START Dataset content
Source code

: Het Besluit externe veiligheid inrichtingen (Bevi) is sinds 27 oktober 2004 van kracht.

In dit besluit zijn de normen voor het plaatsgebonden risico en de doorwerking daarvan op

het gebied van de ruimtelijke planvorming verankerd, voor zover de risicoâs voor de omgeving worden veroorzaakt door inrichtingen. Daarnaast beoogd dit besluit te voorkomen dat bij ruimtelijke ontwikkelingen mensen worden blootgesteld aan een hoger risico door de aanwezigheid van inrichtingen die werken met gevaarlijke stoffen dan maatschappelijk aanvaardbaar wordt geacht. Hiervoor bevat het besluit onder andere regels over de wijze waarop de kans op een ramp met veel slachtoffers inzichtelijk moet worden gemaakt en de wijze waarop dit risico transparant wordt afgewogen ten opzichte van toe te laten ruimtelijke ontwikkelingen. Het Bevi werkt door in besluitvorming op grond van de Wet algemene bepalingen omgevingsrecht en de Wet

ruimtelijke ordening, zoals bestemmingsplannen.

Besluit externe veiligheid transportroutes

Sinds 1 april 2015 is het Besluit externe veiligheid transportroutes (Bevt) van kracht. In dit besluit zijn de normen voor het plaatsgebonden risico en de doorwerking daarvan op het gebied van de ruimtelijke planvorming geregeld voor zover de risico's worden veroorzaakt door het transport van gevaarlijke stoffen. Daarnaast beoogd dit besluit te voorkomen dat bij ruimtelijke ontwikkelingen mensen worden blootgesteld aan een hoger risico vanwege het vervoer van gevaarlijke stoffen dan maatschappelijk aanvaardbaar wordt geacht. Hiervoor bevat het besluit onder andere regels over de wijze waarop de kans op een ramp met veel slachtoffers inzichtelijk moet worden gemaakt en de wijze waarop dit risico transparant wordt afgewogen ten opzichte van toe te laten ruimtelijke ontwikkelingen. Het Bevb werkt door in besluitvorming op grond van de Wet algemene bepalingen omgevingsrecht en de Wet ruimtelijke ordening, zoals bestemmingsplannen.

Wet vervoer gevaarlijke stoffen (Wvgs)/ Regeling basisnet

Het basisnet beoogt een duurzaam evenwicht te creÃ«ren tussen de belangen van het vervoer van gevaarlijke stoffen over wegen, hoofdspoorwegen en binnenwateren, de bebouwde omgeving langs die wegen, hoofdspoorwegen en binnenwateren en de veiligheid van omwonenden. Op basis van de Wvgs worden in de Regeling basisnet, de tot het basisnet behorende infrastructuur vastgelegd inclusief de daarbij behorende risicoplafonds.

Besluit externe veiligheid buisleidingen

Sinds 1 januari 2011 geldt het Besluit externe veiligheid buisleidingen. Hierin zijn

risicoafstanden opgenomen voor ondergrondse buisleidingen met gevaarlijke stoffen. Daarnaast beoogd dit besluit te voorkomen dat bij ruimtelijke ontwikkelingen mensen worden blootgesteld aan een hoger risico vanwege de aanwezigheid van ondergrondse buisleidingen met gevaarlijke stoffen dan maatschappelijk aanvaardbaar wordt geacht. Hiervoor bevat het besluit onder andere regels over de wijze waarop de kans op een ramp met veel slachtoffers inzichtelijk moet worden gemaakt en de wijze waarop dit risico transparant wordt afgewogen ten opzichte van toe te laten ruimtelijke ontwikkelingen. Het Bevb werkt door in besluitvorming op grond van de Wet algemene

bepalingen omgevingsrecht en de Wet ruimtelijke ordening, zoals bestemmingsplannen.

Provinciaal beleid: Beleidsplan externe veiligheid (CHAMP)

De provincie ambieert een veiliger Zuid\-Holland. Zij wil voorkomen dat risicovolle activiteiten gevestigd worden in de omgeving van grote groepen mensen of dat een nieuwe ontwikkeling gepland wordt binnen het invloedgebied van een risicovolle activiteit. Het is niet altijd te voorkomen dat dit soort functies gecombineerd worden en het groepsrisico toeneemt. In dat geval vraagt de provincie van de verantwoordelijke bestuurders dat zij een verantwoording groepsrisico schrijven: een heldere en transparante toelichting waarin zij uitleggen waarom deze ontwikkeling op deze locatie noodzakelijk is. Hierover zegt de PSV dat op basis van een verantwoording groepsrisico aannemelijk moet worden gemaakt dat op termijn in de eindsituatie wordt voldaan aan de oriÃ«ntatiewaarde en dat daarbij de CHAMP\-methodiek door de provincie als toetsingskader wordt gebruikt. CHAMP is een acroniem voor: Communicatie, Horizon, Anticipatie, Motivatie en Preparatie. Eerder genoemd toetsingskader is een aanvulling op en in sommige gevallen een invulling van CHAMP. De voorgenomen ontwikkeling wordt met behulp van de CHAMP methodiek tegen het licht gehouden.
END Dataset content
| Problem description |
Give a word-for-word restatement of every record.

| Reply to the task |
Source code

: Het Besluit externe veiligheid inrichtingen (Bevi) is sinds 27 oktober 2004 van kracht.

In dit besluit zijn de normen voor het plaatsgebonden risico en de doorwerking daarvan op

het gebied van de ruimtelijke planvorming verankerd, voor zover de risicoâs voor de omgeving worden veroorzaakt door inrichtingen. Daarnaast beoogd dit besluit te voorkomen dat bij ruimtelijke ontwikkelingen mensen worden blootgesteld aan een hoger risico door de aanwezigheid van inrichtingen die werken met gevaarlijke stoffen dan maatschappelijk aanvaardbaar wordt geacht. Hiervoor bevat het besluit onder andere regels over de wijze waarop de kans op een ramp met veel slachtoffers inzichtelijk moet worden gemaakt en de wijze waarop dit risico transparant wordt afgewogen ten opzichte van toe te laten ruimtelijke ontwikkelingen. Het Bevi werkt door in besluitvorming op grond van de Wet algemene bepalingen omgevingsrecht en de Wet

ruimtelijke ordening, zoals bestemmingsplannen.

Besluit externe veiligheid transportroutes

Sinds 1 april 2015 is het Besluit externe veiligheid transportroutes (Bevt) van kracht. In dit besluit zijn de normen voor het plaatsgebonden risico en de doorwerking daarvan op het gebied van de ruimtelijke planvorming geregeld voor zover de risico's worden veroorzaakt door het transport van gevaarlijke stoffen. Daarnaast beoogd dit besluit te voorkomen dat bij ruimtelijke ontwikkelingen mensen worden blootgesteld aan een hoger risico vanwege het vervoer van gevaarlijke stoffen dan maatschappelijk aanvaardbaar wordt geacht. Hiervoor bevat het besluit onder andere regels over de wijze waarop de kans op een ramp met veel slachtoffers inzichtelijk moet worden gemaakt en de wijze waarop dit risico transparant wordt afgewogen ten opzichte van toe te laten ruimtelijke ontwikkelingen. Het Bevb werkt door in besluitvorming op grond van de Wet algemene bepalingen omgevingsrecht en de Wet ruimtelijke ordening, zoals bestemmingsplannen.

Wet vervoer gevaarlijke stoffen (Wvgs)/ Regeling basisnet

Het basisnet beoogt een duurzaam evenwicht te creÃ«ren tussen de belangen van het vervoer van gevaarlijke stoffen over wegen, hoofdspoorwegen en binnenwateren, de bebouwde omgeving langs die wegen, hoofdspoorwegen en binnenwateren en de veiligheid van omwonenden. Op basis van de Wvgs worden in de Regeling basisnet, de tot het basisnet behorende infrastructuur vastgelegd inclusief de daarbij behorende risicoplafonds.

Besluit externe veiligheid buisleidingen

Sinds 1 januari 2011 geldt het Besluit externe veiligheid buisleidingen. Hierin zijn

risicoafstanden opgenomen voor ondergrondse buisleidingen met gevaarlijke stoffen. Daarnaast beoogd dit besluit te voorkomen dat bij ruimtelijke ontwikkelingen mensen worden blootgesteld aan een hoger risico vanwege de aanwezigheid van ondergrondse buisleidingen met gevaarlijke stoffen dan maatschappelijk aanvaardbaar wordt geacht. Hiervoor bevat het besluit onder andere regels over de wijze waarop de kans op een ramp met veel slachtoffers inzichtelijk moet worden gemaakt en de wijze waarop dit risico transparant wordt afgewogen ten opzichte van toe te laten ruimtelijke ontwikkelingen. Het Bevb werkt door in besluitvorming op grond van de Wet algemene

bepalingen omgevingsrecht en de Wet ruimtelijke ordening, zoals bestemmingsplannen.

Provinciaal beleid: Beleidsplan externe veiligheid (CHAMP)

De provincie ambieert een veiliger Zuid\-Holland. Zij wil voorkomen dat risicovolle activiteiten gevestigd worden in de omgeving van grote groepen mensen of dat een nieuwe ontwikkeling gepland wordt binnen het invloedgebied van een risicovolle activiteit. Het is niet altijd te voorkomen dat dit soort functies gecombineerd worden en het groepsrisico toeneemt. In dat geval vraagt de provincie van de verantwoordelijke bestuurders dat zij een verantwoording groepsrisico schrijven: een heldere en transparante toelichting waarin zij uitleggen waarom deze ontwikkeling op deze locatie noodzakelijk is. Hierover zegt de PSV dat op basis van een verantwoording groepsrisico aannemelijk moet worden gemaakt dat op termijn in de eindsituatie wordt voldaan aan de oriÃ«ntatiewaarde en dat daarbij de CHAMP\-methodiek door de provincie als toetsingskader wordt gebruikt. CHAMP is een acroniem voor: Communicatie, Horizon, Anticipatie, Motivatie en Preparatie. Eerder genoemd toetsingskader is een aanvulling op en in sommige gevallen een invulling van CHAMP. De voorgenomen ontwikkeling wordt met behulp van de CHAMP methodiek tegen het licht gehouden.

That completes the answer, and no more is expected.